In 1955, Turkey Night returned with new digs at Gardena Stadium; and it was won by Johnnie Parsons. Wins by Edgar Elder, George Amick, Joe Garson and Tony Bettenhausen followed before the race was moved to Ascot Park.
A.J. Foyt and Agajanian came together for the 1960 Turkey Night, with Foyt driving to victory in both 1960 and 1961. Following Foyt’s wins, Bill Cantrell, Mel Kenyon, Parnelli Jones, Gary Bettenhausen, Sam Sessions, George Benson, Bill Engelhart, Tony Simon and McKnight all won races before the event moved for a single event at 605 Speedway, which was won by Mel Kenyon.
Turkey Night returned to Ascot in 1976, where it remained through 1990, which would mark the end of an era. From there the race would be run at Saugus Speedway, Bakersfield Speedway, Ventura, and Irwindale Speedway. The races from 1999 through 2011 were all run on the pavement at Irwindale. Of course, many of the fans and most of the competitors missed the dirt track at Ascot.
Ascot had lost its battle with the bulldozers. But Perris Auto Speedway had been hosting a lot of USAC sprint and midget races. It was the obvious new home for Turkey Night.
Over the past several years, Pete Willoughby and Keith Kunz have been the guys to beat in midget racing.
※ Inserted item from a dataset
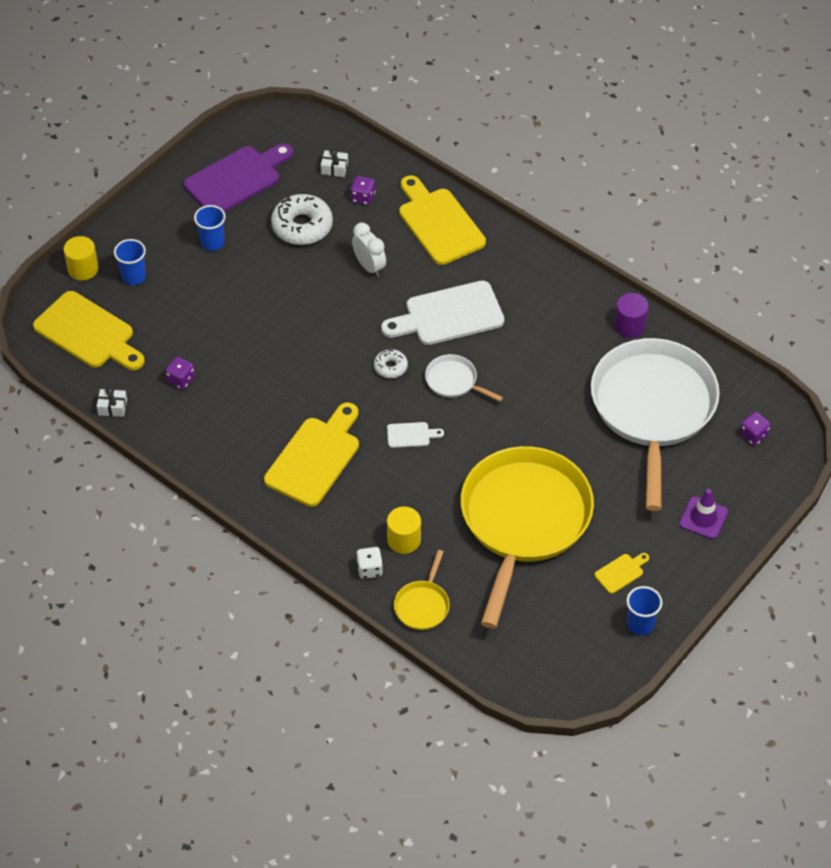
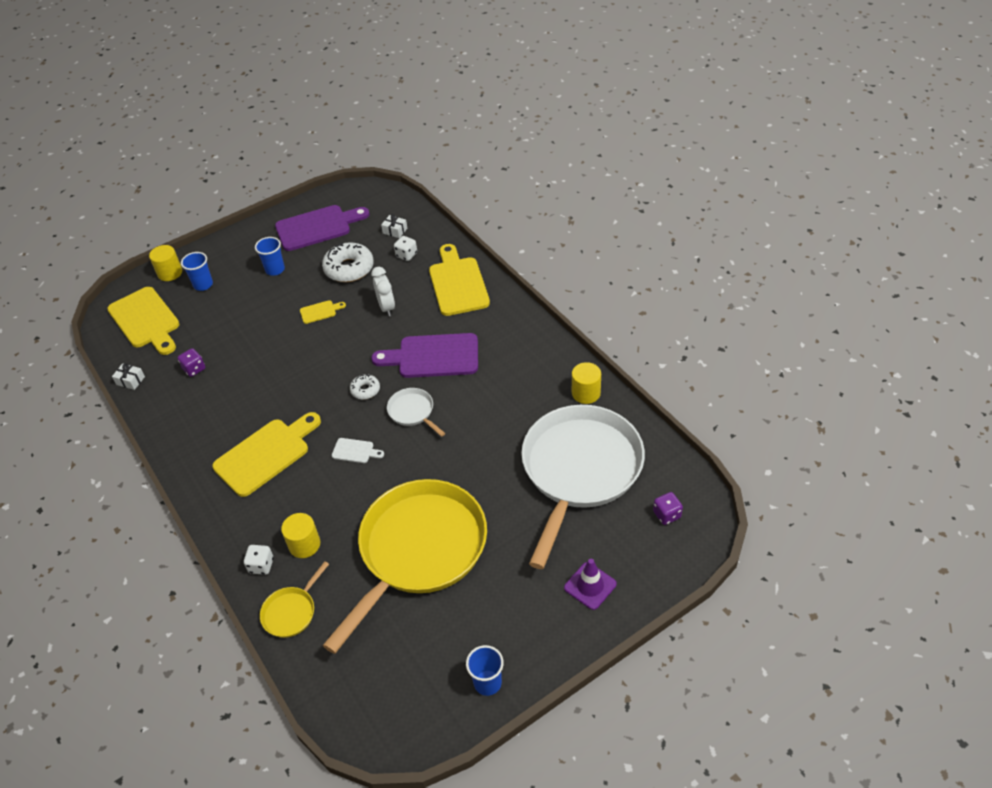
camera: 20 degrees right, 5 degrees down
(363, 197) = (406, 255): purple dice -> white dice
(448, 315) = (433, 356): white cutting board -> purple cutting board
(621, 572) = (489, 623): yellow cutting board -> yellow cutting board (320, 311)
(629, 326) = (586, 393): purple cylinder -> yellow cylinder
This year, they traveled West with midgets to be driven by Kyle Larson, Bryan Clauson and Rico Abreu. One of Willoughby and Kunz’s former drivers, 2012 USAC National Midget champion and local favorite Darren Hagen, was a heavy favorite to win.
Hagen got his evening off to a good start by setting fast time, followed by Michael Pickens, Kyle Larson in the Keith Kunz Motorsports house car, Jason Leffler, Caleb Armstrong and Chad Boat.
When the green flag fell to start the race, Hagen charged into the lead; and he was able to hold it for the first three circuits before losing it to two-time Turkey Night champion Leffler, who faded after a few laps and lost the point back to Hagen on Lap 8. During the early laps, Larson patiently worked his way to the front; and, on Lap 22 he took the lead away from Hagen and finished as the winner.
Before competing on Turkey Night, Larson had been keeping himself busy running the NASCAR Camping Center truck series; but that didn’t make Turkey Night any less important. However, anyone as serious about racing as Kyle almost always respects the importance of the races with so much history.
Following the race Larson said, “I was really trying to be patient early in the race. I was worried about blistering my tires early, so I rode the bottom a little bit early. I followed Hagen for a bit before I got by him, but I was still kinda riding. Then Bryan came and threw some sliders at me in the middle part of the race. I had to change my line up a little bit as the rubber came in, and I really did not want Tracy to beat me again this year.
“I was looking at all the people who have won this race, A.J., Parnelli, Brent Kaeding; and it’s cool to add my name to that trophy.”